(ANSA) - Italy's Civil Protection Department said on Wednesday it was confident a new rubbish
disposal programme for southern Italy would finally resolve the region's long-standing refuse crisis.
Department chief Guido Bertolaso said experts were putting the final touches to the plan and stressed the solutions proposed had already received a positive response from most of the authorities involved.
"I hope to complete everything by the end of the month," said Bertolaso, who was set to meet the government's commissioner for the refuse emergency, Corrado Catenacci, to discuss the final details.
Southern Italy and particularly the region of Campania around the port city of Naples have been plagued by refuse emergencies for years because of the lack of legal landfill dumps and rubbish disposal plants.
Last summer, protests against the construction of a trash incinerator in Acerra made international headlines. The protesters cited recent studies linking proximity to a waste power plant with an increase in cancer incidence.
Prosecutors are currently investigating cancer rates in the population living in Acerra and two nearby towns, Nola and Marigliano. A report by top Italian researcher Alfredo Mazza of
Italy's National Research Council published last year in the medical journal The Lancet linked an increase in cancer deaths to the Campania region's refuse problem.
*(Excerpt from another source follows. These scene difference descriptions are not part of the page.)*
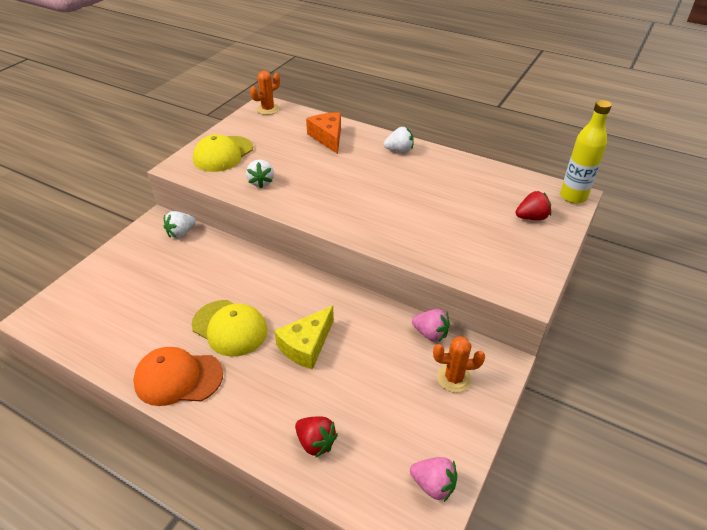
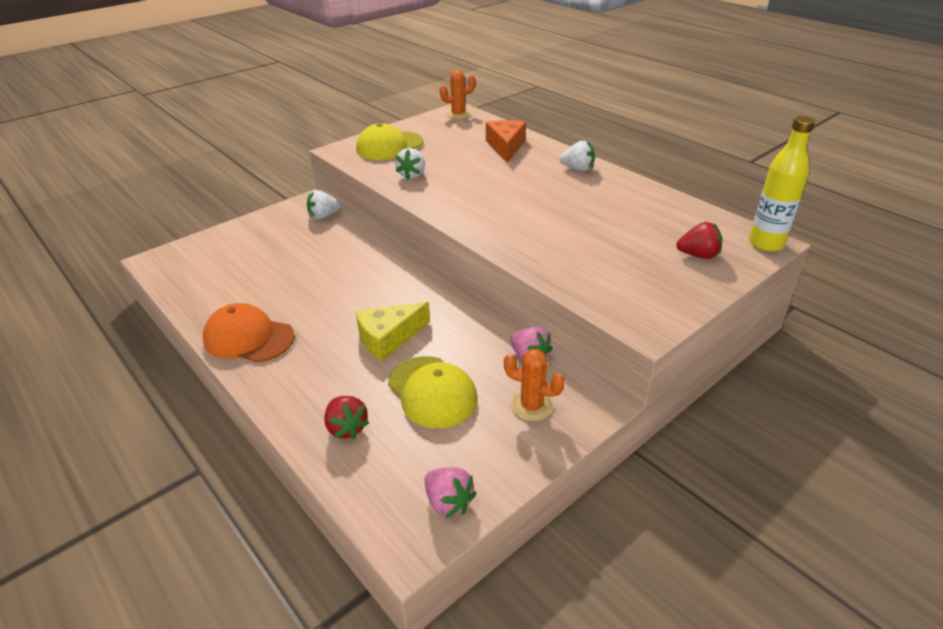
camera: 20 degrees right, 5 degrees down
yellow cap [192,300,268,357] -> yellow cap moved to [388,356,478,428]

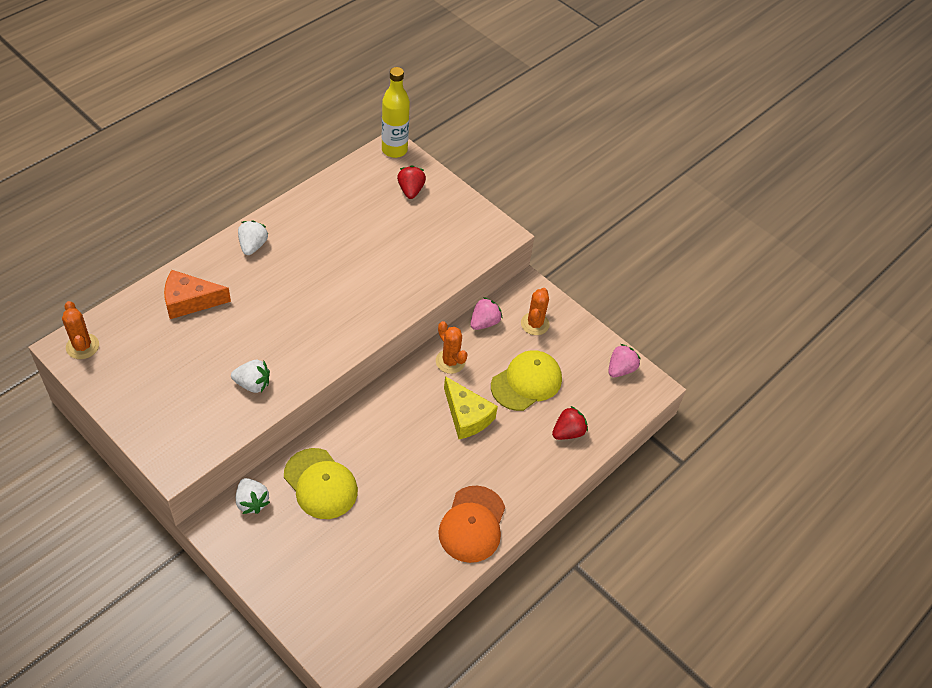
camera: 100 degrees left, 15 degrees up
yellow cap [356,123,423,160] -> yellow cap moved to [284,448,358,519]
none -> orange cactus [436,321,468,374]

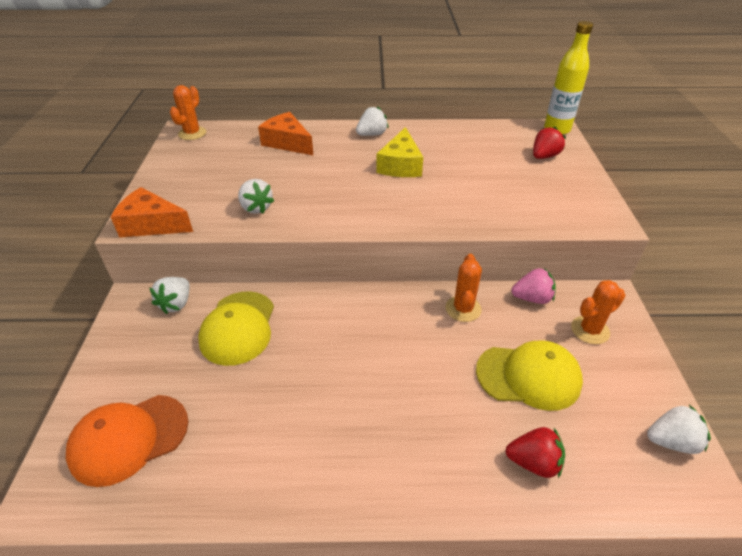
camera: 50 degrees right, 10 degrees down
orange cap [438,486,505,563] -> orange cap moved to [66,395,188,487]
yellow cheese [444,376,498,439] -> yellow cheese moved to [376,127,423,177]
pink strawberry [608,344,641,377] -> white strawberry [647,405,711,454]
none -> orange cheese [111,187,193,238]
Mazza stressed that the eastern part of Campania had one of the "worst records of illegal environmental activity in Italy, largely due to the Camorra, the indigenous mafia." Trash disposal is one of the Camorra's most lucrative businesses and the organisation has created hundreds of
illegal dumps in the region where it often buries dangerous refuse. It also disposes of waste by burning it in fields, generating potentially hazardous emissions.